Manuel Ocampo (born 1965) is a Filipino artist. His work fuses sacred Baroque religious iconography with secular political narrative. His works draw upon a wide range of art historical references, contain cartoonish elements, and draw inspiration from punk subculture.

==Background==
Manuel Ocampo was born in the Philippines. He studied fine arts at the University of the Philippines, then moved to Los Angeles, California in the 1980s, where he studied at the California State University. Ocampo has since moved to back to Manila living with his wife and children.

==Art career==
Ocampo frequently revisits and makes reference to the art historical canon of political allegorists including Leon Golub, Géricault, Goya, Daumier with allusions to contemporary figures including political satirist R. Crumb Modernist painter Philip Guston. Ocampo's dark, often disturbing Gothic paintings are attributed with transforming horror into exquisite beauty, history into art history, purgatory into salvation. One of his pieces featuring several swastikas was censored at the Dokumenta art show in Kassel, Germany.

Manuel Ocampo has exhibited extensively throughout the 1990s, with solo exhibitions at galleries and institutions through Europe, Asia, and the Americas.

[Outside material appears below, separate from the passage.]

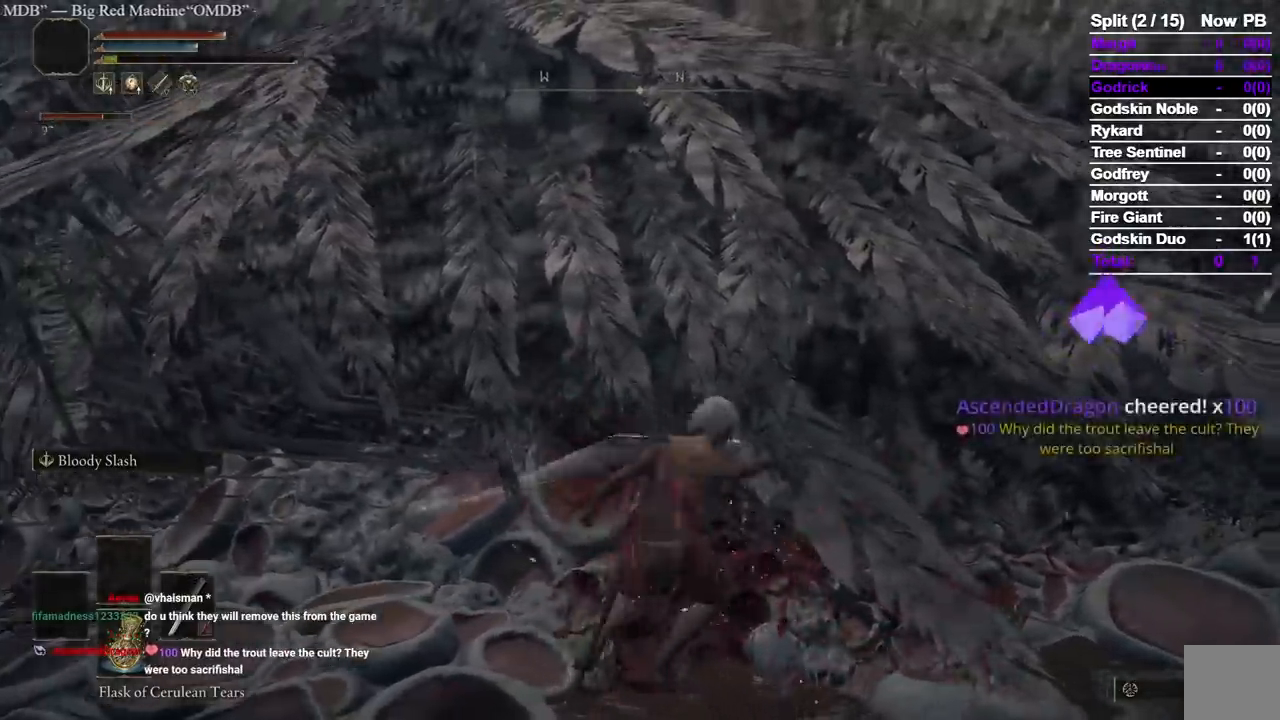
{"dt_ms": 500, "buttons": [], "left_stick": "up", "right_stick": "center", "events": [[100, "right_stick", "center"]]}
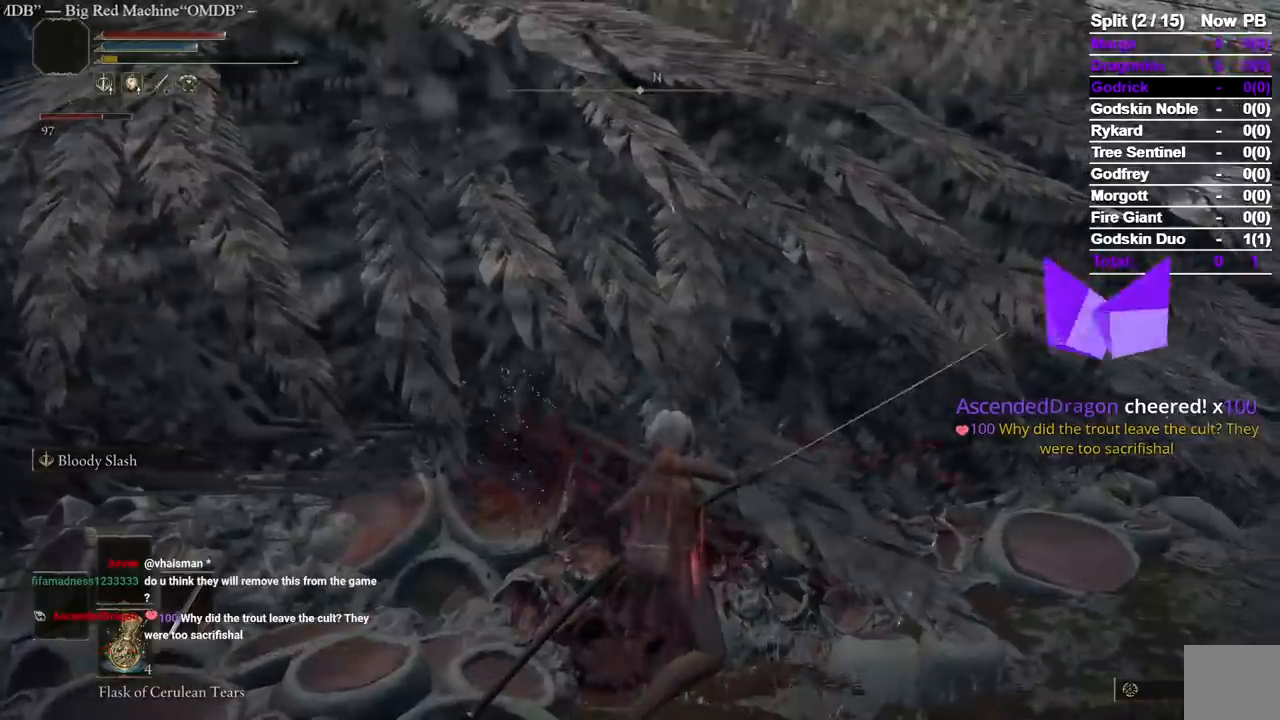
{"dt_ms": 500, "buttons": [], "left_stick": "center", "right_stick": "center", "events": [[367, "left_stick", "center"]]}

In 2005, his work was the subject of a large-scale survey at Casa Asia in Barcelona, and Lieu d’Art Contemporain, Sigean, France.

Ocampo's work has been included in a number of international surveys, including the 2004 Seville Biennale, 2001 Venice Biennale, the 2001 Berlin Biennale, the 2000 Biennale d’art Contemporain de Lyon, the 1997 Kwangju Biennial, the 1993 Corcoran Biennial, and 1992's controversial Documenta IX. His work was featured in many group shows in the 1990s, including Helter Skelter: LA Art of the 1990s, at Museum of Contemporary Art, Los Angeles in 1992; Asia/America: Identities in Contemporary Asian American Art at the Asia Society, New York in 1994; American Stories: Amidst Displacement and Transformation at Setagaya Art Museum, Tokyo in 1997; Pop Surrealism at the Aldrich Museum of Artin 1998; and Made in California: Art, Image, and Identity, 1900-2000 at the Los Angeles County Museum of Art in 2000. He has received a number of prestigious grants and awards, including the Giverny Residency (1998), the Rome Prize at the American Academy (1995–96), National Endowment for the Arts (1996), Pollock-Krasner Foundation (1995) and Art Matters Inc. (1991).

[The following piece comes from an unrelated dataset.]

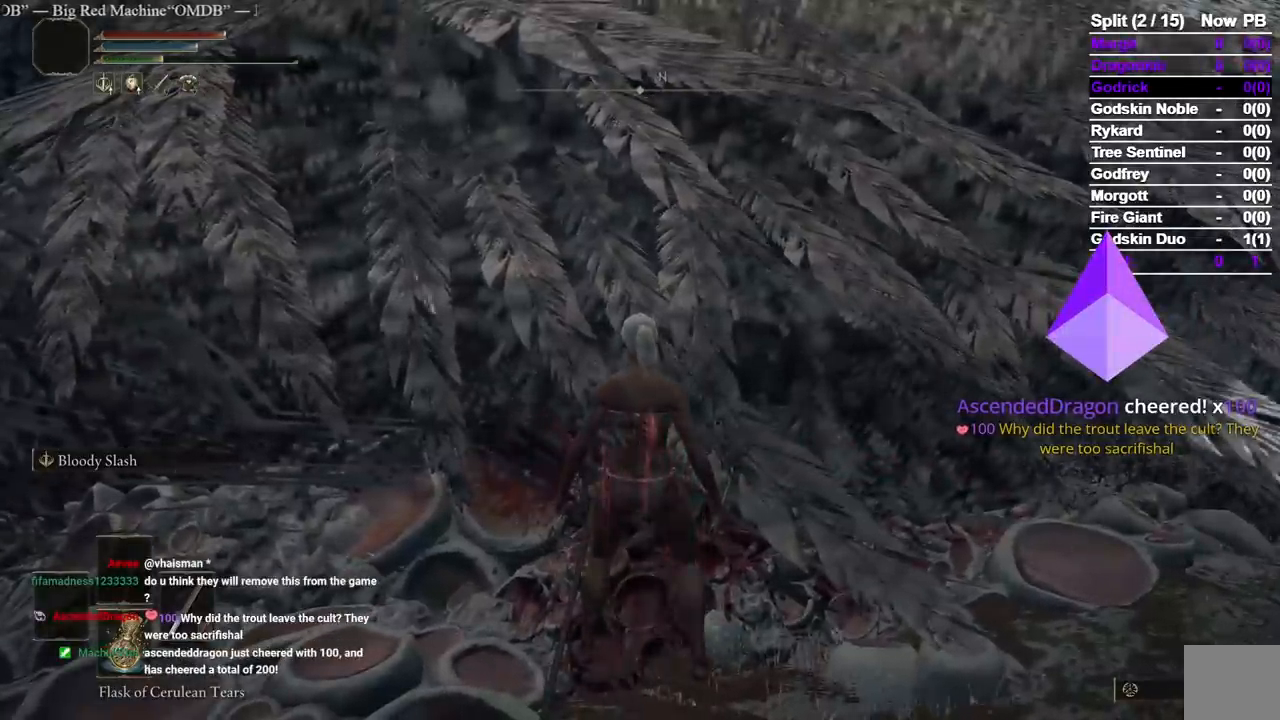
{"dt_ms": 500, "buttons": [], "left_stick": "up", "right_stick": "center", "events": [[250, "R1", "down"], [400, "R1", "up"], [433, "left_stick", "up"]]}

Manuel Ocampo used to make art that criticized western colonialism through allegory and metaphor. Today, his work displays simple imagery; the artist has said of his 1990s work, "I was bored with that shit".

Phillip Rodriguez directed a one-hour documentary of Ocampo's life and art career, Manuel Ocampo, God Is My Copilot.

Ocampo's 1992 painting "Why I Hate Europeans" was used as the cover art to the music album "Mythmaker" by Skinny Puppy. Ocampo's art was also used for the album artwork for "Red Hot + Latin" - from the Red Hot series of benefit albums.